Изломы пути. Глава 3
После разного рода мытарств Ефим Придворов был зачислен на первый курс столичного университета, но без стипендии. Те небольшие деньги, которые он привез с собой, были очень быстро израсходованы на студенческую куртку, брюки, шинель, на покупку книг и уплату за снимаемый им угол. Кроме того, приходилось еще платить за учение, так что прелести бедной студенческой жизни Придворов познал уже с первого курса. Средства на пропитание добывал частными уроками, которых были считанные единицы.
Но учился он с необыкновенным усердием. Все, кроме латыни, кроме общеизвестных произведений русской литературы, было для него внове: и древняя российская словесность, и записанный собирателями фольклор, и начатки теоретической лингвистики, и разделы гражданской истории, и немецкий язык. Крупнейшие русские ученые — Л. А. Шахматов, Е. В. Тарле, М. М. Ковалевский, Д. Н. Овсянико-Куликовский, И. А. Бодуэн де Куртене, А. С. Лаппо-Данилевский — читали студентам лекции, вели семинары, принимали экзамены.
Студенческая среда была пестрой, распадалась на множество возрастных и социальных прослоек. Казалось бы, по натуре своей, да и по социальной принадлежности Придворов должен был сблизиться со студентами-демократами. Однако те не доверяли ему: ведь он пришел из армейской среды, а царская армия слыла оплотом самодержавия. Кое-кто даже называл его «красноподкладочником», хотя в офицерском корпусе (а тем более в гвардии) он никогда не служил, а красная шелковая подкладка подшивалась обычно к мундирам гвардейских офицеров.
При поступлении в университет у Придворова, как и у других студентов, было взято письменное обязательство «не принадлежать ни к какому тайному сообществу» и «без разрешения на то в каждом отдельном случае ближайшего начальства не вступать и в дозволенные законом общества...». Многие студенты давно махнули рукой на эту бумажку; часть из них состояла в подпольной большевистской организации, — тут были Н. В. Крыленко, Д. 3. Мануильский, В. Э. Кингисепп, ставшие впоследствии видными деятелями партии и Советского государства. И хотя все они учились на других факультетах, их знали хорошо и студенты-филологи. Но Придворов был от них далек. Ему и в голову не приходило, что среди его однокашников существует «тайное сообщество», где так легко можно было нарушить подписку о благонадежности, данную перед началом занятий.
После Кровавого воскресенья 1905 года по всей России прокатилась волна забастовок. Студенты университета решили прекратить занятия до осени, дабы разъехаться по местам и посвятить себя революционной работе. Решение было принято на массовой сходке, состоявшейся в Актовом зале 7 февраля под председательством студента-большевика А. Замятина.

----------------------------------------

*ПИСЬМЕННОЕ ЗАДАНИЕ 1*.
Измените записи от их начала до строки с «catalogue / barcode: US 3521828» включительно, заменив «elevation (m)» на «altitude (m)». Всё остальное должно остаться прежним.
Отрывок и записи взяты из разных источников.

*ИСХОДНЫЕ ДАННЫЕ*.
----------------------------------------

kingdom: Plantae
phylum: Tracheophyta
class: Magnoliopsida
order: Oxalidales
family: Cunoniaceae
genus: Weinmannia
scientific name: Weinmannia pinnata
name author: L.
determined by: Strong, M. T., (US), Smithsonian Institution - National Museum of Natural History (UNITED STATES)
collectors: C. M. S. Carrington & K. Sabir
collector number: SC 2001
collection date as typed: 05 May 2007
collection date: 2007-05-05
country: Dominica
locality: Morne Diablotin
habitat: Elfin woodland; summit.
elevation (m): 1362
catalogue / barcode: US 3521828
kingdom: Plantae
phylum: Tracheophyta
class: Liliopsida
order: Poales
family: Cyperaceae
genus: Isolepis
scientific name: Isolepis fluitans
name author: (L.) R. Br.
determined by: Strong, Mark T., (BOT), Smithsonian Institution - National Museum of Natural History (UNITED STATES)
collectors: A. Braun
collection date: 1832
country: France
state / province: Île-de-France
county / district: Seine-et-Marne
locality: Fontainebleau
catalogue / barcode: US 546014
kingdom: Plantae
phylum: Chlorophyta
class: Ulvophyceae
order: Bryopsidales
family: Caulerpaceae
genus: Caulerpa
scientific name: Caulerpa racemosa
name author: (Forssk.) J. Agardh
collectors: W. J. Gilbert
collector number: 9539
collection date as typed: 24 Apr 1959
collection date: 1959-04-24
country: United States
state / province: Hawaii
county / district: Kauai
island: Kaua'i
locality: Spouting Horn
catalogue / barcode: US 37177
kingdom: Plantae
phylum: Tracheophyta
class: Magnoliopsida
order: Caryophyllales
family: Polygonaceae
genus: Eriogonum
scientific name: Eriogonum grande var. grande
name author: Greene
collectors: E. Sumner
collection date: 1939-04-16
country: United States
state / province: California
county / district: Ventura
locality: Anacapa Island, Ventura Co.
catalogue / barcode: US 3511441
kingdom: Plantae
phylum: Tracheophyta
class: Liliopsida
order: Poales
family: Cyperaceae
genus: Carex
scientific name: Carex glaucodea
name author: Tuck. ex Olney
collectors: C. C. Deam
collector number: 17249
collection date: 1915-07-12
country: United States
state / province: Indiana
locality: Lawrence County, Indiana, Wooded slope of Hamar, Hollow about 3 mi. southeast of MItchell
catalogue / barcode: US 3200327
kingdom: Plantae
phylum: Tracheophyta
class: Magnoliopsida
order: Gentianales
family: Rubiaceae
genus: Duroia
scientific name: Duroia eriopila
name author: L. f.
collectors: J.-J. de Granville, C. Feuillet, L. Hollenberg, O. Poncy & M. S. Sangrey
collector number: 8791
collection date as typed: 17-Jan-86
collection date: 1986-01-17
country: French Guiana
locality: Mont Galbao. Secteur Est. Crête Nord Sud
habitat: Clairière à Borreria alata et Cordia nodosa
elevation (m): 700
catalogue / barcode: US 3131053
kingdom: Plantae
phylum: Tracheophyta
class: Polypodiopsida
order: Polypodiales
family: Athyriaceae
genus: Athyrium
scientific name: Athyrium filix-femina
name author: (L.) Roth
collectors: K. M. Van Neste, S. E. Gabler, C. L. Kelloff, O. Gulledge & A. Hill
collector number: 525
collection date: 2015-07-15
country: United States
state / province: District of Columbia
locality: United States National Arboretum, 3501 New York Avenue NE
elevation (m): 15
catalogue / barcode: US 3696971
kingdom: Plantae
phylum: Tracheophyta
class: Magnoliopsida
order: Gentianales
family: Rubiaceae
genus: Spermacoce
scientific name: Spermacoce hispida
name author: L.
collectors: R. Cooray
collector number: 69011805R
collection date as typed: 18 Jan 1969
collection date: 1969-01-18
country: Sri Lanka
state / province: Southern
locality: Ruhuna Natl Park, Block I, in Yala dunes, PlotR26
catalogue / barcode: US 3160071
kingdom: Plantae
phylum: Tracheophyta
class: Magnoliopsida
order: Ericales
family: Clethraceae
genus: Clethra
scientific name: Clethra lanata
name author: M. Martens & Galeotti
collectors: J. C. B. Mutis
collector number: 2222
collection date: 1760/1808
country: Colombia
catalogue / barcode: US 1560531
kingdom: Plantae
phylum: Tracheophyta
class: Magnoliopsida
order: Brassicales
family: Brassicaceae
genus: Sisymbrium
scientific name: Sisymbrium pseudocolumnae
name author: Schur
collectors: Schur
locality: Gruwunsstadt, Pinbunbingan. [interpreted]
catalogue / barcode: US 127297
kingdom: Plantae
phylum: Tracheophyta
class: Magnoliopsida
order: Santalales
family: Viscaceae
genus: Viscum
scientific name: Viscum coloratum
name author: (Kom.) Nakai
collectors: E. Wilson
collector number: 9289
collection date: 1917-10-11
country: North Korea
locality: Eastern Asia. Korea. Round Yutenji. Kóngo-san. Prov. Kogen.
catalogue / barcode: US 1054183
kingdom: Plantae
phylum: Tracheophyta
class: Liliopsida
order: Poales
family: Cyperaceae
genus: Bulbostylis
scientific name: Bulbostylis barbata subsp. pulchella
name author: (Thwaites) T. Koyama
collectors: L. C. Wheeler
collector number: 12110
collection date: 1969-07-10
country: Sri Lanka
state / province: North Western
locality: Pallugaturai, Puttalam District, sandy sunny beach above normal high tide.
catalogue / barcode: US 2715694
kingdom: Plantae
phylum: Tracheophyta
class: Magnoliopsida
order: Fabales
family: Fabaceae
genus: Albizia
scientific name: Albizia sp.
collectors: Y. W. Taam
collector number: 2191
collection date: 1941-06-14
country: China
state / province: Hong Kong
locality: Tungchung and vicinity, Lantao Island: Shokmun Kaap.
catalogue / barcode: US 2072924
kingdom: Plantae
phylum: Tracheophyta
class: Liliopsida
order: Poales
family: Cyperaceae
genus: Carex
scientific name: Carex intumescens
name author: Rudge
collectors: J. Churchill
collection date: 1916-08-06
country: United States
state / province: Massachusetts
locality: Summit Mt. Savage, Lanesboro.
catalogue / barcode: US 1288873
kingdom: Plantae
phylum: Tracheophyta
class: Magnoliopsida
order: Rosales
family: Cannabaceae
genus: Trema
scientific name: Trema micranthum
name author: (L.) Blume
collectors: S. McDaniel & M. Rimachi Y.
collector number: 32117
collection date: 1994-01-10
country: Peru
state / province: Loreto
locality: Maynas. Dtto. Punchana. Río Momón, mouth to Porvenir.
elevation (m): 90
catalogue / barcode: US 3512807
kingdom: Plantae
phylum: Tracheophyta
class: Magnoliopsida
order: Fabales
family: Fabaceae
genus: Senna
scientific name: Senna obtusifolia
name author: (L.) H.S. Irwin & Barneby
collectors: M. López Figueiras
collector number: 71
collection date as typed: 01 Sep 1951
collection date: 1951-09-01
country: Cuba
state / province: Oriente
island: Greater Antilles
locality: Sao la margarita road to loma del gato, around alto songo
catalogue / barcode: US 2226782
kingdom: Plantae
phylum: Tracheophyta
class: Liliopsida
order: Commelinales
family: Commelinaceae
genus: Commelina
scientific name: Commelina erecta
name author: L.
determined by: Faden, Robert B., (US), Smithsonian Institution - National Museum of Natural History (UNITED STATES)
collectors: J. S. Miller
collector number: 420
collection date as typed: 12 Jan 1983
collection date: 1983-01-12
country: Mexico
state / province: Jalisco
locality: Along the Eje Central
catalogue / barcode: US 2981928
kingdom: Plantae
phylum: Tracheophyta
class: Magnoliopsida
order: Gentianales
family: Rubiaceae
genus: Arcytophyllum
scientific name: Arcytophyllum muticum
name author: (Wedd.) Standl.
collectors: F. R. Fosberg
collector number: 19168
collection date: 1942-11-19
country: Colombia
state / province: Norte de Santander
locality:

----------------------------------------

*ПИСЬМЕННОЕ ЗАДАНИЕ 2*.
Назовите всех крупных русских учёных, которые, как сказано в отрывке, читали студентам лекции.

*ПОЛНЫЙ ОТВЕТ 1*.
kingdom: Plantae
phylum: Tracheophyta
class: Magnoliopsida
order: Oxalidales
family: Cunoniaceae
genus: Weinmannia
scientific name: Weinmannia pinnata
name author: L.
determined by: Strong, M. T., (US), Smithsonian Institution - National Museum of Natural History (UNITED STATES)
collectors: C. M. S. Carrington & K. Sabir
collector number: SC 2001
collection date as typed: 05 May 2007
collection date: 2007-05-05
country: Dominica
locality: Morne Diablotin
habitat: Elfin woodland; summit.
altitude (m): 1362
catalogue / barcode: US 3521828

*ПОЛНЫЙ ОТВЕТ 2*.
Л. А. Шахматов, Е. В. Тарле, М. М. Ковалевский, Д. Н. Овсянико-Куликовский, И. А. Бодуэн де Куртене, А. С. Лаппо-Данилевский.